- Activity 1
How many lines in the entries below contain the string "Binance"? Case counts, and the reply should be only the number.

- Passage
——————————

Microdensitometry, in it's simplest sense, is the measurement of optical density in a vanishingly small portion of a specimen. The portion in question is much too small to measure on a densitometer, which has circular sampling apertures with diameters no smaller than 2 or 3 millimeters. In addition to this size restriction, there is ordinarily a requirement to look at a number of contiguous specimen areas, and this requires a scanning capability. Add to this the requirements for positional accuracy, photometric fidelity and rapid throughput. The essential equipment to carry out microdensitometric measurements, even within this shortened list, offers an awesome challenge to the designers and builders of such instruments. Yet, over the years, such instruments have been produced and used. As the demand for more rapid turnaround, higher resolution and photometric stability over long scan-times has increased, the instruments have grown in complexity and cost. Some of the microdensitometers that were built and marketed have been excellent, fulfilling the promise of the designers, more or less, and meeting most of the requirements of the users.

The early instruments were slow, generally bulky and noisy, but had adequate resolution for the tasks they carried out. The instrumentation improved with development and the growth of several areas of technology (photomultipliers, interferometric distance measurement, analog-to-digital and log circuitry, to name a few) allowed the instruments to be made smaller, quieter, faster, more accurate and much more versatile.

——————————

- Provided records
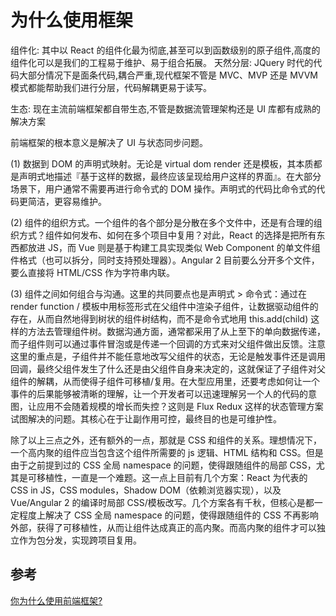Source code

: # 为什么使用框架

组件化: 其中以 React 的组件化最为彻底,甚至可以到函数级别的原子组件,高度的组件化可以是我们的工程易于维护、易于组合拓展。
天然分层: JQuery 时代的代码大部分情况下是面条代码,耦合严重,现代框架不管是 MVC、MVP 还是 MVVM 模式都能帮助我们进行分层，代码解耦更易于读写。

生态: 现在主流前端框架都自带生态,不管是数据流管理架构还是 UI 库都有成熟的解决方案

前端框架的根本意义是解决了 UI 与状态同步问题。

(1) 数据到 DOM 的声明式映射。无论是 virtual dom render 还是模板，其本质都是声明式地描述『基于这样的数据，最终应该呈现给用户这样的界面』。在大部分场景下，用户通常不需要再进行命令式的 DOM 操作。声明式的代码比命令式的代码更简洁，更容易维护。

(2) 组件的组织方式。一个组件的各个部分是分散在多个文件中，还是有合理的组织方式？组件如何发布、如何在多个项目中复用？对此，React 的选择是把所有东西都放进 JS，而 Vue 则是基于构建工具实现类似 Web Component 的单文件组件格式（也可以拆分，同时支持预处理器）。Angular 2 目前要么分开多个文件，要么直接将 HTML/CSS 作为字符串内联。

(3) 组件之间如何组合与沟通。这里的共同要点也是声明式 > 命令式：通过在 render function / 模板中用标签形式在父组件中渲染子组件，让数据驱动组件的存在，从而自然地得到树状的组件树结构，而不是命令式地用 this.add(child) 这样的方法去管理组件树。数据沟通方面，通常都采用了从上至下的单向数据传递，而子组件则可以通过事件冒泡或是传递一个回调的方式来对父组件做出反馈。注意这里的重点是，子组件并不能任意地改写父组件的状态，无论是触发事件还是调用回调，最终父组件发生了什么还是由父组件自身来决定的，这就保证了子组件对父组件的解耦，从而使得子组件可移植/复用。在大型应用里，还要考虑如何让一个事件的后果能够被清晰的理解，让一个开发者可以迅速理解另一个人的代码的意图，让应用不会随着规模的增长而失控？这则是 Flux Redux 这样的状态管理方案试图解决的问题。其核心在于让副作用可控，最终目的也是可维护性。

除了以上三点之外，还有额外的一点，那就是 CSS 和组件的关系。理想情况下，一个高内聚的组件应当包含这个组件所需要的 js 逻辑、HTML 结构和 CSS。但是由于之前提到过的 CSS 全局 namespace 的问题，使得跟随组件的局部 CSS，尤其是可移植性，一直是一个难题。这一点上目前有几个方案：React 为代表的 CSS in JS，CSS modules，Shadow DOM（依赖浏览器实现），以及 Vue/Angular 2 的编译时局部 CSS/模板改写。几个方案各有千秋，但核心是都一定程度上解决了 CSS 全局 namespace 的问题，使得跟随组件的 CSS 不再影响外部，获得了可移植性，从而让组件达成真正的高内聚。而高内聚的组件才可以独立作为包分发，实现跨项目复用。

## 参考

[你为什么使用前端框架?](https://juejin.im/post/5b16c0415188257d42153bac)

——————————

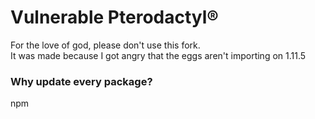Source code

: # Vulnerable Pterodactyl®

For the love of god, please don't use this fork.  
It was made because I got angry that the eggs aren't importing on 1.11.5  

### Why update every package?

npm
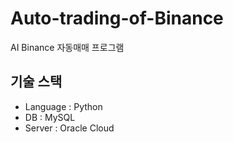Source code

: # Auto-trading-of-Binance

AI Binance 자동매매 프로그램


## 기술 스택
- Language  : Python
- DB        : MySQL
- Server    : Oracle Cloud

——————————

- Activity 2
According to the passage on microdensitometry, how small can the circular sampling apertures of a densitometer be?

- Answer section 1
2

- Answer section 2
Their diameters are no smaller than 2 or 3 millimeters.